Family history is not just about collecting names and dates – By changing what I consider to be family history work, I have enabled myself to spend more time doing family history. This blog is now part of my family history work, reading other blogs and buying postcards of ancestral villages are also family history, as is walking around the places where my ancestors lived. It turned out I was doing more family history than I thought!

In conclusion, whilst I have made some effort to adjust they way I work to make it more efficient, by far the biggest answer to my lack of time has been changing my attitude and way of thinking rather than anything practical.

Walking back to happiness

16 Apr

Last year I used try and walk home from work on a Friday evening, it was a wonderful way to start the weekend. Today it was the other way around, I was making my way into Horsham to pick up some shopping. I also had a couple of other things to do on the way.

This week I have been sorting through GASSON files and came across a monumental inscription which I had transcribed back in March 2003. I discovered that I didn’t have a photo of it, and I am not even sure that I had a digital camera seven years ago.

Not only that, my transcription was different from that provided by the Sussex Family History Group. I felt I should visit Nuthurst, Sussex and get a photo of the headstone and check the inscription. Whilst I was in Nuthurst I also wanted to take a look at New House Farm, where my ancestors were living in the 1841 census.

I had a nice walk, the weather wasn’t brilliant to start with, lots of cloud with the occasional break that let the sunshine through (at least there wasn’t any volcanic ash!). The route was a bit further than my walk home used to be, about 10 miles in all, and I didn’t quite make it all the way to Horsham (I caught the bus for the last little bit).
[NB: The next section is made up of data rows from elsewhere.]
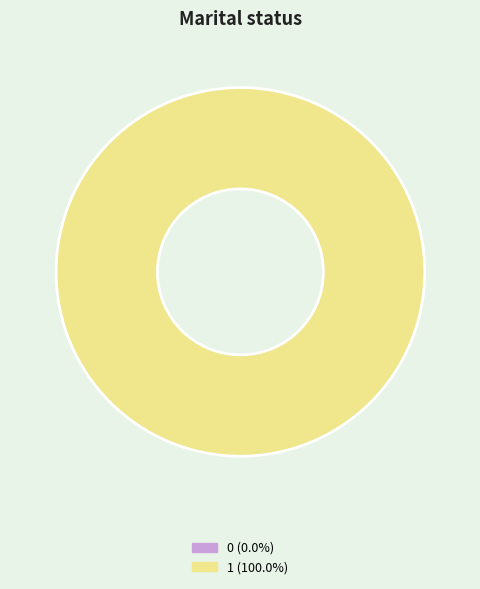

Combined, what portion of the pie is 0 and 1?

100.0%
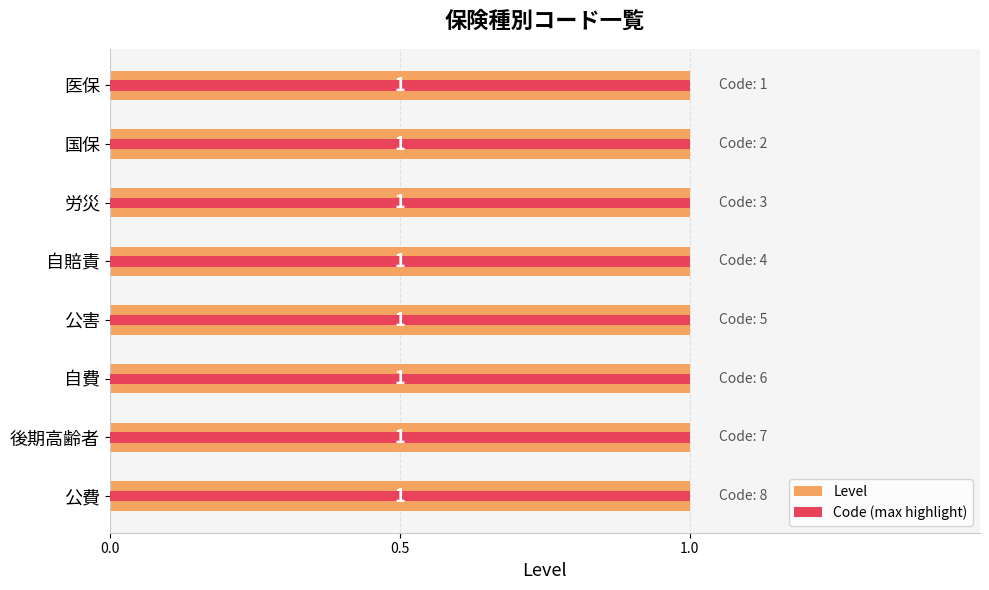

True or false: Code (max highlight) has a value of 0.1 at 3.

False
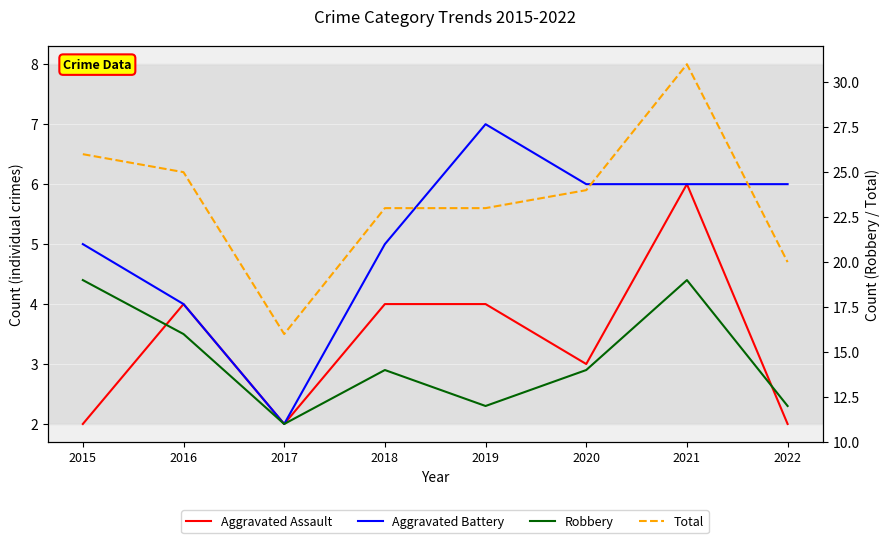

What is the sum of all Total values?

188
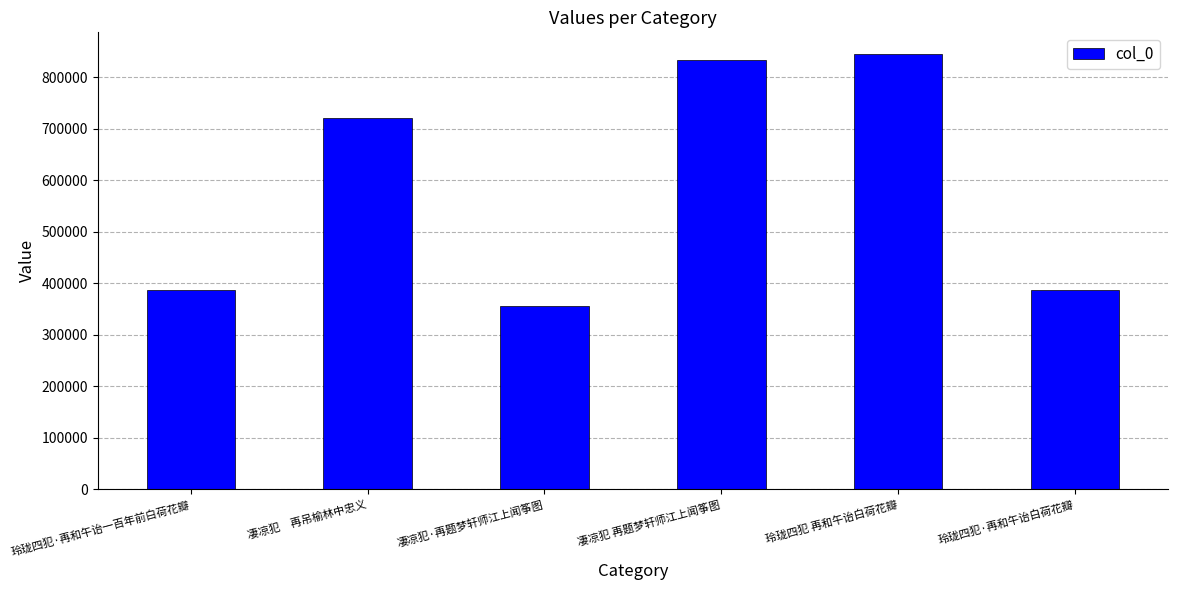

True or false: the data shows 387100 at 玲珑四犯·再和午诒白荷花瓣.

True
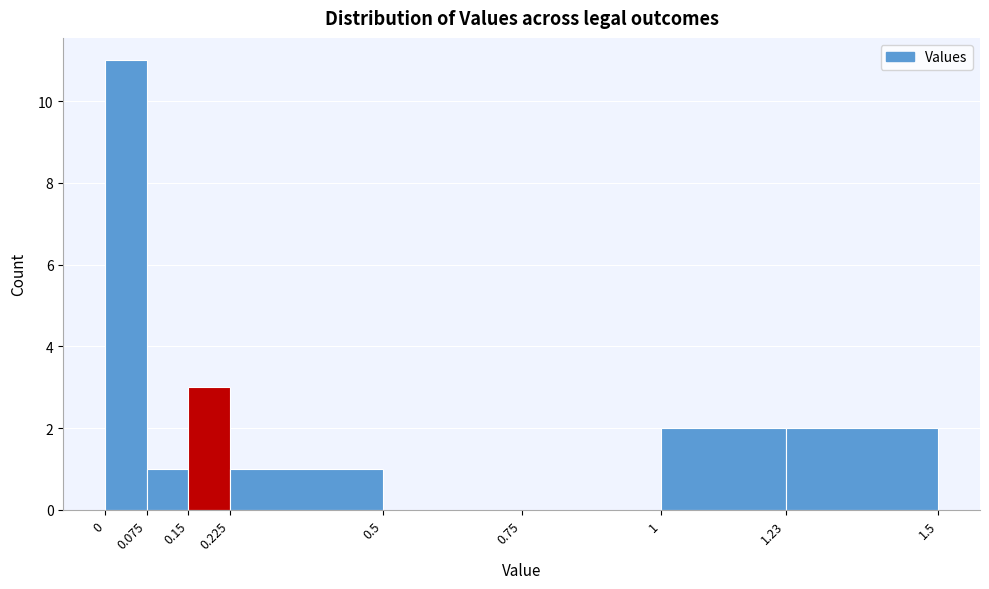

Over which range of the x-axis is the bar tallest?

0 to 0.075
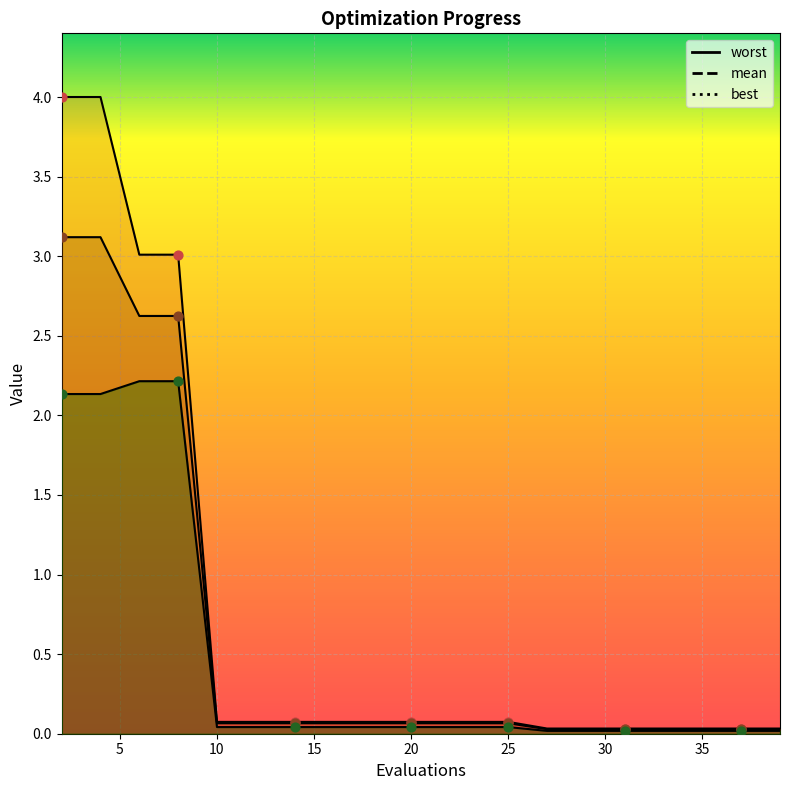

At which category is the sum across all series the highest?

2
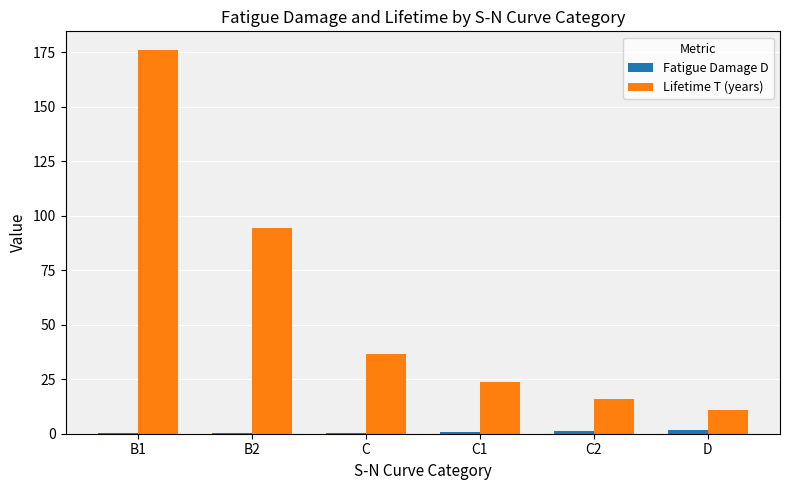

Which series has the largest total across all categories?

Lifetime T (years)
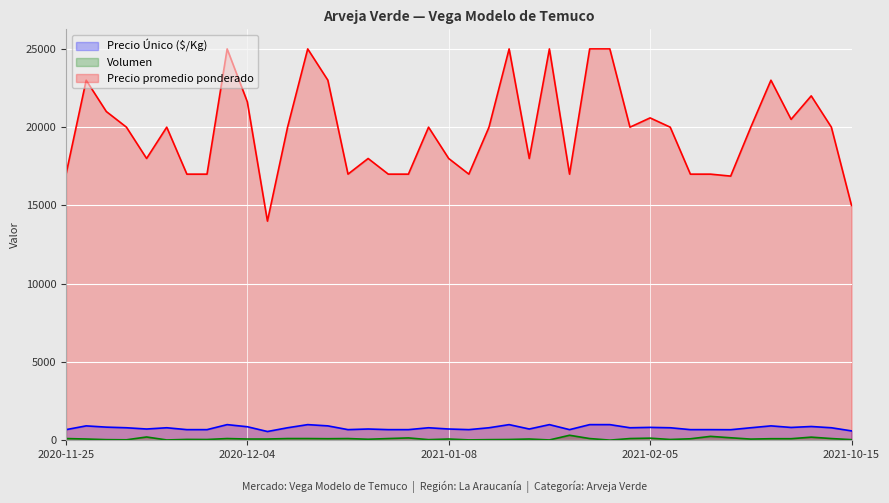

What are all the series names shown in the legend?

Precio Único ($/Kg), Volumen, Precio promedio ponderado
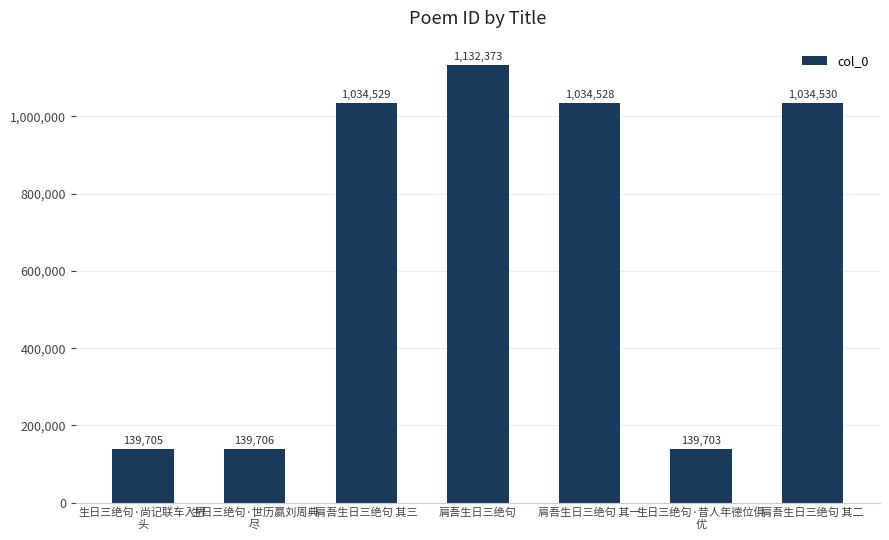

What is the greatest value displayed?

1132373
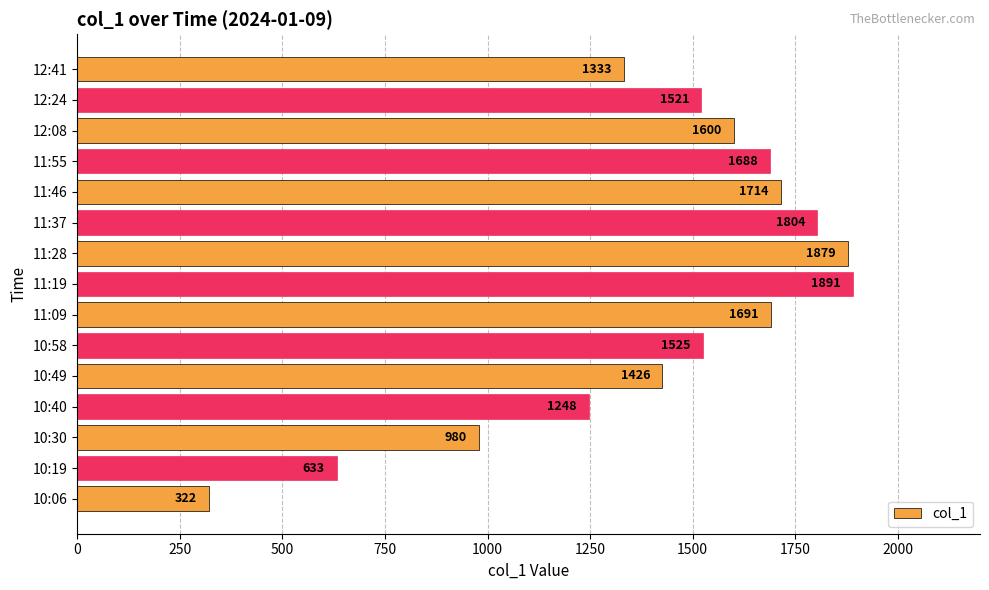

What is the approximate value at 11:46, to the nearest 10?

1710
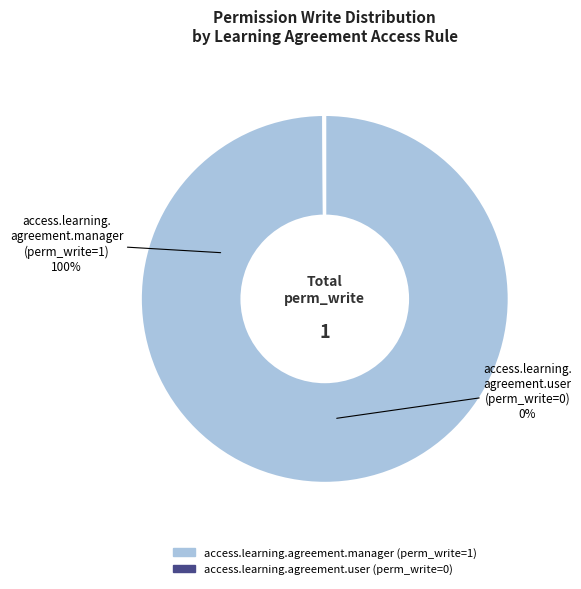

To the nearest percent, what is the combined percentage of access.learning.agreement.manager and access.learning.agreement.user?

100%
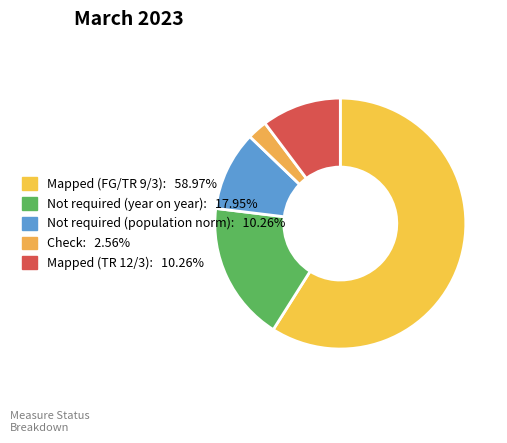

The Not required (year on year) slice represents 12% of the pie. True or false?

False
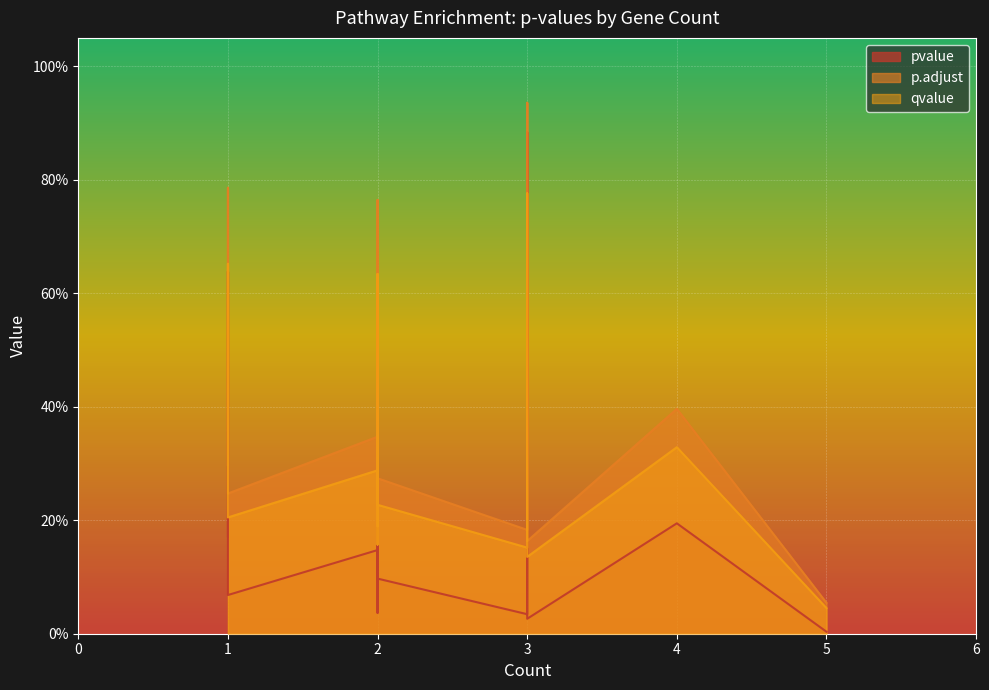

True or false: pvalue has a value of 0.2 at 2.

False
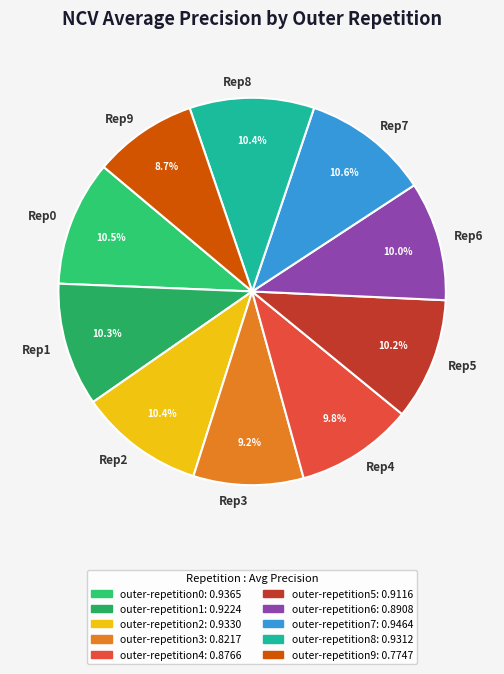

Is the sum of Rep2 and Rep9 greater than half?

No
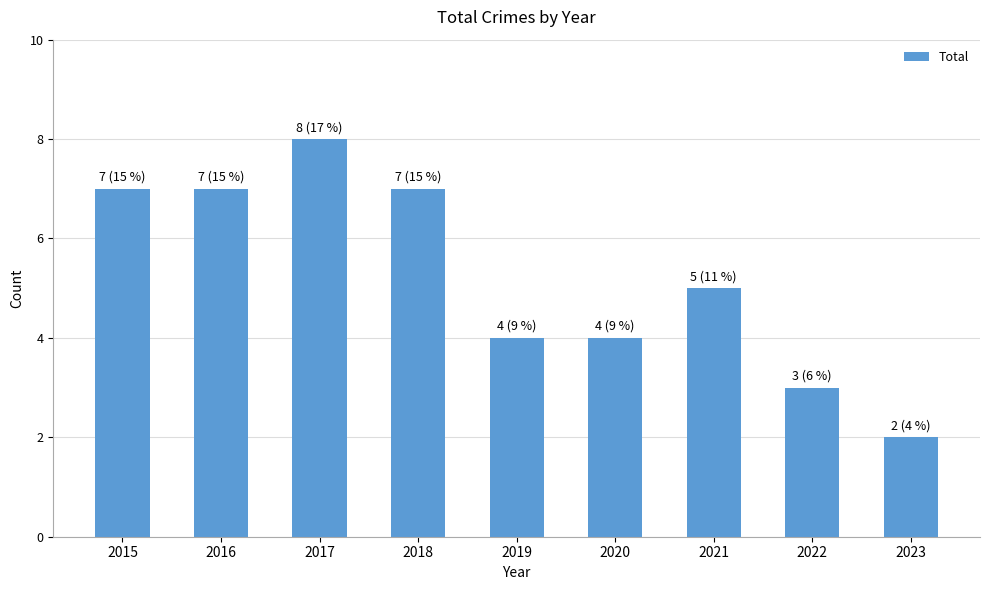

Reading left to right, transcribe all the data shown in this chart.

7	7	8	7	4	4	5	3	2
It was good to get out and forget about job hunting for a few hours, enjoy a bit of sunshine and do a bit of genealogy as well. Just the sort of thing a wandering genealogist should be doing. Plus I got plenty of photos and things to write about along the way, like the one below of the primroses along the side of the disused railway line south of West Grinstead.

Primroses on the Downs Link

Snow Shovel Sunday

10 Jan

I’m not trying to start a new blogging meme, just recording the fact that for what I believe is the first time in my life I have been shovelling snow today.

I don’t remember ever having to shovel snow before. I think mainly because when I was living with parents we were so far away from the main road it would have been an impossible task.

Of course it is very rare that we have more than an inch of snow here in Sussex, and it is nearly always gone within a couple of days anyway.

Today we awoke to find the snow was finally beginning to melt, and things are beginning to get back to normal, so I cleared a path to the main road so my wife can get her car out tomorrow.

The weather forecast looks better and temperatures are starting to rise, so I doubt the snow will be with us much longer now, although there are still some large chunks of ice about which may take a while to disappear.